=== PROMPT ===
Reproduce all entries below verbatim. Skip the pictures.

[Data entries]
──────────────────────────────
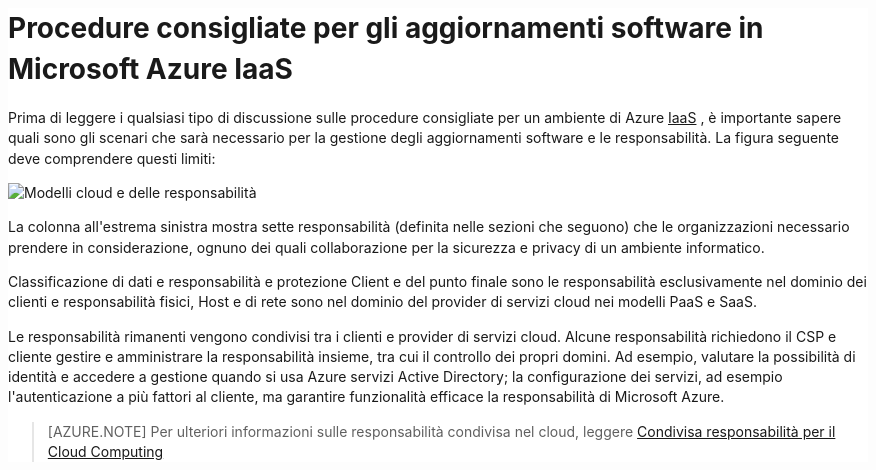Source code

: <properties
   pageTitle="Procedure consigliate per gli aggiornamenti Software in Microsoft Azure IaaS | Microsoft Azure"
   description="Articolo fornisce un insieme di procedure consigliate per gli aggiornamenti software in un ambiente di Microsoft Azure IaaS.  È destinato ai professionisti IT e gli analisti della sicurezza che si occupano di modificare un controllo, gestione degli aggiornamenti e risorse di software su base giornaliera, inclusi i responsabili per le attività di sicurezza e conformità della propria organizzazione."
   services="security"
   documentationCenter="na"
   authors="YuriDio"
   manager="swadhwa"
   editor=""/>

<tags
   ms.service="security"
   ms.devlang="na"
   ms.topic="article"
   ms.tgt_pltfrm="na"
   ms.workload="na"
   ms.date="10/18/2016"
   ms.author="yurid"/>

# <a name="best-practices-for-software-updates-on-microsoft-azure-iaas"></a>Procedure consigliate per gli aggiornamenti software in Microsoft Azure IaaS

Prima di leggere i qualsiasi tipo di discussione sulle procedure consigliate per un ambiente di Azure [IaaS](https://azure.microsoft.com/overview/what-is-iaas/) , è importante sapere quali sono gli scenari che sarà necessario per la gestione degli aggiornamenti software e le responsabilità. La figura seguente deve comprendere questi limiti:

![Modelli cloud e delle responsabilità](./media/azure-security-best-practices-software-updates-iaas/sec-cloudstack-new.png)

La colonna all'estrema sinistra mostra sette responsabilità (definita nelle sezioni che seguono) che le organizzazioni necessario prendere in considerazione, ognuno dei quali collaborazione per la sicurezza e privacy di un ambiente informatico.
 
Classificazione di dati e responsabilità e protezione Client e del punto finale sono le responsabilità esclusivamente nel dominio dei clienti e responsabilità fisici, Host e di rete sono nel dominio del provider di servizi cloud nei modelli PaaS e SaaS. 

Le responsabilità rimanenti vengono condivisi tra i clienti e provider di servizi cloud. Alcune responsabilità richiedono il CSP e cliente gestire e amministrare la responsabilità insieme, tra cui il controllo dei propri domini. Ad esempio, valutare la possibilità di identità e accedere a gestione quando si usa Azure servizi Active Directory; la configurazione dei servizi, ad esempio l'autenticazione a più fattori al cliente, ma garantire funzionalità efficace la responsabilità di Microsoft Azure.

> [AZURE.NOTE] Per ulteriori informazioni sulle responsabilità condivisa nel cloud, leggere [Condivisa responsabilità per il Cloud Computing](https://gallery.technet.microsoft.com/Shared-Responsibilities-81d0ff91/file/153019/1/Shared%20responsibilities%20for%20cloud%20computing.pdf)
──────────────────────────────
=== TASK SOLUTION ===
Source code

: <properties
   pageTitle="Procedure consigliate per gli aggiornamenti Software in Microsoft Azure IaaS | Microsoft Azure"
   description="Articolo fornisce un insieme di procedure consigliate per gli aggiornamenti software in un ambiente di Microsoft Azure IaaS.  È destinato ai professionisti IT e gli analisti della sicurezza che si occupano di modificare un controllo, gestione degli aggiornamenti e risorse di software su base giornaliera, inclusi i responsabili per le attività di sicurezza e conformità della propria organizzazione."
   services="security"
   documentationCenter="na"
   authors="YuriDio"
   manager="swadhwa"
   editor=""/>

<tags
   ms.service="security"
   ms.devlang="na"
   ms.topic="article"
   ms.tgt_pltfrm="na"
   ms.workload="na"
   ms.date="10/18/2016"
   ms.author="yurid"/>

# <a name="best-practices-for-software-updates-on-microsoft-azure-iaas"></a>Procedure consigliate per gli aggiornamenti software in Microsoft Azure IaaS

Prima di leggere i qualsiasi tipo di discussione sulle procedure consigliate per un ambiente di Azure [IaaS](https://azure.microsoft.com/overview/what-is-iaas/) , è importante sapere quali sono gli scenari che sarà necessario per la gestione degli aggiornamenti software e le responsabilità. La figura seguente deve comprendere questi limiti:

![Modelli cloud e delle responsabilità](./media/azure-security-best-practices-software-updates-iaas/sec-cloudstack-new.png)

La colonna all'estrema sinistra mostra sette responsabilità (definita nelle sezioni che seguono) che le organizzazioni necessario prendere in considerazione, ognuno dei quali collaborazione per la sicurezza e privacy di un ambiente informatico.
 
Classificazione di dati e responsabilità e protezione Client e del punto finale sono le responsabilità esclusivamente nel dominio dei clienti e responsabilità fisici, Host e di rete sono nel dominio del provider di servizi cloud nei modelli PaaS e SaaS. 

Le responsabilità rimanenti vengono condivisi tra i clienti e provider di servizi cloud. Alcune responsabilità richiedono il CSP e cliente gestire e amministrare la responsabilità insieme, tra cui il controllo dei propri domini. Ad esempio, valutare la possibilità di identità e accedere a gestione quando si usa Azure servizi Active Directory; la configurazione dei servizi, ad esempio l'autenticazione a più fattori al cliente, ma garantire funzionalità efficace la responsabilità di Microsoft Azure.

> [AZURE.NOTE] Per ulteriori informazioni sulle responsabilità condivisa nel cloud, leggere [Condivisa responsabilità per il Cloud Computing](https://gallery.technet.microsoft.com/Shared-Responsibilities-81d0ff91/file/153019/1/Shared%20responsibilities%20for%20cloud%20computing.pdf)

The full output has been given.